Mama odłożyła gdzieś lalkę i nastawiła czajnik.
-Mamusiu.
-Tak?
-Mogę dostać trochę ciasta, proszęęęę. - powiedziałem, naśladując głos dziecka.
Wróciła z kuchni do salonu, wręczając mi i Carze torta.
-W tym wieku jeszcze pytasz mnie czy przyniosę Ci jedzenie. - odparła.
Usiadła na kanapie na przeciwko nas i włączyła telewizor. Zjadłem moje ciasto i odłożyłem talerz na stolik. Spojrzałem na zegarek i ziewnąłem. Wstałem, po czym przeciągnąłem się.
-Dobranoc. - przytuliłem mamę. - Idziesz spać? - odwróciłem się do Cary.
-Tak. Dobranoc Maura.
-Dobranoc kochanie. - odpowiedziała i przełączyła kanał.
Założyłem shorty i poszedłem do pokoju Cary. Chciałem z nią zostać, musimy wstać o szóstej.
-Hej kochanie. - położyłem się obok niej i objąłem ją ramieniem. - Kocham Cię. - wyszeptałem i pocałowałem ją w policzek.
~*~
Poczułem poduszkę uderzającą mnie w głowę.
-Kochanie, wstawaj. Już szósta. - powiedziała Cara i pocałowała mnie.
Wstałem leniwie i założyłem ubrania na podróż: bluzę, spodnie dresowe i czerwony snapback.
Mama zrobiła nam śniadanie i zaraz była pora na wyjście. Greg zawozi nas na lotnisko. Włożyłem nasze bagaże do bagażnika, łącznie z moją gitarą i podszedłem do mamy.
-Będę tęsknić, mamo. - przytuliłem ją i poczułem łzy, zbierające się w moich oczach.
-Niedługo mnie zobaczysz. - poklepała mnie po plecach.
-Dzięki za wszystko. - przytuliłem ją po raz ostatni i wszedłem do samochodu Greg'a. Cara pożegnała moją mamę i wskoczyła do auta, siadając obok mnie.

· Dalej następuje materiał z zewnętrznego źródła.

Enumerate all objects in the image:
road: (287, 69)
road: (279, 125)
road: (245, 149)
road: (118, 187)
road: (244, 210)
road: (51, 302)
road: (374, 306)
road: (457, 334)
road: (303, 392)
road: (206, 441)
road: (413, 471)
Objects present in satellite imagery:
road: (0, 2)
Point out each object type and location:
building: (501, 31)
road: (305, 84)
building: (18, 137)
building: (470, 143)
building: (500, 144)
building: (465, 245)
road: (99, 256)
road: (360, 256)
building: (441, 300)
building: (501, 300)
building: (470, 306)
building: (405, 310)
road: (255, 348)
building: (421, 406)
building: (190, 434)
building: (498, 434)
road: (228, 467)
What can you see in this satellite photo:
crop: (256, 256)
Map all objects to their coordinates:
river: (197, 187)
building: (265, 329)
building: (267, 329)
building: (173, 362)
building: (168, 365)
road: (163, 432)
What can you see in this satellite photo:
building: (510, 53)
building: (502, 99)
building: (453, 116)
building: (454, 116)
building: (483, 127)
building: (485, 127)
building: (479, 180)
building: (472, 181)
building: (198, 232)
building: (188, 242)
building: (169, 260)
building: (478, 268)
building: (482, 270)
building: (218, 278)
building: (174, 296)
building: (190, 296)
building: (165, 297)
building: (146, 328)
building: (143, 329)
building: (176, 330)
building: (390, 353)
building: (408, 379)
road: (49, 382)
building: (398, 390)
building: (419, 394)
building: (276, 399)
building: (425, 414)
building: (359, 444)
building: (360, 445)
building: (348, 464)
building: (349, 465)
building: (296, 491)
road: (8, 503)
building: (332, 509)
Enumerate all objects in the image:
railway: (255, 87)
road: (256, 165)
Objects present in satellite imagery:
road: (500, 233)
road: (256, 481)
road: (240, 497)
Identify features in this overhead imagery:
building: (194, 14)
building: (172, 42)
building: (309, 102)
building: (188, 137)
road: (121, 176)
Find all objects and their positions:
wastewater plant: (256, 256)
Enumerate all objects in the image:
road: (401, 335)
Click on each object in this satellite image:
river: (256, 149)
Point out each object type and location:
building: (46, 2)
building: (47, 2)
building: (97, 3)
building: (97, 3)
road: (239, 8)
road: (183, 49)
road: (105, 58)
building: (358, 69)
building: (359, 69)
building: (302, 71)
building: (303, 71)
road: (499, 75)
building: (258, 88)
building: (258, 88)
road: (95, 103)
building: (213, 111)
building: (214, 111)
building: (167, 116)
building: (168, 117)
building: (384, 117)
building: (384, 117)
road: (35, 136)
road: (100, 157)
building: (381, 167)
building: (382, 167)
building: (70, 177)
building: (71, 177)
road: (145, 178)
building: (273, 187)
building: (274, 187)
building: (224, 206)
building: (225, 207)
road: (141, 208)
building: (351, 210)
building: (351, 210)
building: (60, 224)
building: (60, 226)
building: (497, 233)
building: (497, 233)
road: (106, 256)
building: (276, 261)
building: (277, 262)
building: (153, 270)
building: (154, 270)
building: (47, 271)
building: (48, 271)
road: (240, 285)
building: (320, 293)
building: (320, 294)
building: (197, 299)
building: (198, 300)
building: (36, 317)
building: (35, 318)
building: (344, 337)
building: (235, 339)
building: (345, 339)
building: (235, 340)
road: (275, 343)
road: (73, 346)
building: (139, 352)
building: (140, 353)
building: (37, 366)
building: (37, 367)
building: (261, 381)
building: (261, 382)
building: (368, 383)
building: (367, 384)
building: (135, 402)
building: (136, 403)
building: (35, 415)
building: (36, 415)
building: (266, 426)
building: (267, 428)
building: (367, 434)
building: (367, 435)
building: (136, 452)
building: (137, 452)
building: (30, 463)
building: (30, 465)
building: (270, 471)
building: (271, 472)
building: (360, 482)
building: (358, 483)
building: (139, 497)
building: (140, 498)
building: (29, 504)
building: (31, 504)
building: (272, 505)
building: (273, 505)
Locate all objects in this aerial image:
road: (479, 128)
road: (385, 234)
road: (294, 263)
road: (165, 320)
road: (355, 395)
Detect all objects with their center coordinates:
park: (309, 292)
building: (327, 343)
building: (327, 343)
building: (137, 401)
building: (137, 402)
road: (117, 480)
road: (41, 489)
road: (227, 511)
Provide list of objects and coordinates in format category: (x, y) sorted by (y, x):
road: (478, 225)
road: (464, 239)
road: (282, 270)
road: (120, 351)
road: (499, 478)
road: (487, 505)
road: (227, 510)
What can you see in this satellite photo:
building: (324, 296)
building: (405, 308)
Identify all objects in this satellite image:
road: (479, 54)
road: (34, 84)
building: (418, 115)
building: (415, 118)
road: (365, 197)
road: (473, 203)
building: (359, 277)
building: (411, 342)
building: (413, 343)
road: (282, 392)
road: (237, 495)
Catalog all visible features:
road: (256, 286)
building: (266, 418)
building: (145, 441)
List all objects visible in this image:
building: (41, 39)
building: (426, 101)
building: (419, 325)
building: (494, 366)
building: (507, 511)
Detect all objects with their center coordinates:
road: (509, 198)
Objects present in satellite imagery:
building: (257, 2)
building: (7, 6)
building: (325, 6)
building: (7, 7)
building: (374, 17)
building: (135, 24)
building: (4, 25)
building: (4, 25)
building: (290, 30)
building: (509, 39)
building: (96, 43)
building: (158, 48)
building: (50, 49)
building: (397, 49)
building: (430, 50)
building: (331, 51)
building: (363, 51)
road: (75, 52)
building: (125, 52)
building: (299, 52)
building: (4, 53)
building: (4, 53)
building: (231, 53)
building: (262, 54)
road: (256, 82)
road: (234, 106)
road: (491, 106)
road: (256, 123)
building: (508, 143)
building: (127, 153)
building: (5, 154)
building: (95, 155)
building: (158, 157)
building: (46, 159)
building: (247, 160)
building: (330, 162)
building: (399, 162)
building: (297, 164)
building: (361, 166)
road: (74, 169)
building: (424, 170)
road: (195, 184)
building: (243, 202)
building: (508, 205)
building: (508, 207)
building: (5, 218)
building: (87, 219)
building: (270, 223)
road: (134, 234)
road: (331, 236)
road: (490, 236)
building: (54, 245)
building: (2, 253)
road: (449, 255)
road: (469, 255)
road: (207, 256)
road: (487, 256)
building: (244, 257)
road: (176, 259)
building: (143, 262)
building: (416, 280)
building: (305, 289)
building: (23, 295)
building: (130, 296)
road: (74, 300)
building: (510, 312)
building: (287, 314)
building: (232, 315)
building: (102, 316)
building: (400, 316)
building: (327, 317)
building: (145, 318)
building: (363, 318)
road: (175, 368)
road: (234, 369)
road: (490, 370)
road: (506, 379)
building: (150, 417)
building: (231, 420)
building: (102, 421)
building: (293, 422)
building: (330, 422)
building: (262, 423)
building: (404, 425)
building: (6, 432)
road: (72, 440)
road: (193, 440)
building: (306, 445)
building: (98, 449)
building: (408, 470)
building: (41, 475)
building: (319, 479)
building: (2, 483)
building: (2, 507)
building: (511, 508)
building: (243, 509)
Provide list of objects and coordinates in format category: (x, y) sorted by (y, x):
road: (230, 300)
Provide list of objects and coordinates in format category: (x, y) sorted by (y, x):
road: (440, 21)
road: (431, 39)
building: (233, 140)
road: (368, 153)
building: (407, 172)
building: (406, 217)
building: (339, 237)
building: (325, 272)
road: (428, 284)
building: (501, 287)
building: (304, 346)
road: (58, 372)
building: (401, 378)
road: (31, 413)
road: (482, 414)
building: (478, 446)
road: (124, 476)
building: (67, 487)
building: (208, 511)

-Wszystko okej? - spytała bezgłośnie, a ja skinąłem głową.
-To jedziemy na lotnisko. - powiedział Greg.
~*~
Brat pomógł nam z naszymi bagażami.
-Dzięki stary, będę tęsknił. - przytuliłem go.
-Ja też.
~*~
Wsiedliśmy do taksówki i pojechaliśmy do college'u.
Wszedłem do pokoju i uściskałem Blake'a.
-Mam dla Ciebie koszulkę i kubek. - wyciągnąłem prezenty z walizki. Na kubku była irlandzka flaga, a na koszulce napis ''Kiss me I'm Irish''.
Przymierzył ją.
-Dzięki stary. Dobrze się bawiłeś? - spytał.
-Tak, było świetnie. Mój bratanek będzie łamaczem serc kiedy dorośnie. - uśmiechnąłem się, siadając na łóżku. - Mama będzie płacić za kilka miesięcy za moje mieszkanie, które mi wybrała. Jest w Londynie. Zapytałem Carę czy przeprowadzi się tam ze mną, a ona powiedziała, że się zastanowi. Myślisz, że posuwam się zbyt szybko? - spojrzałem na niego.
-Daj jej czas. Nie naciskaj na nią, świetnie Cię dopełnia, więc nie zepsuj tego. Zgodzi się, kiedy będzie czuła, że jest gotowa. - odpowiedział.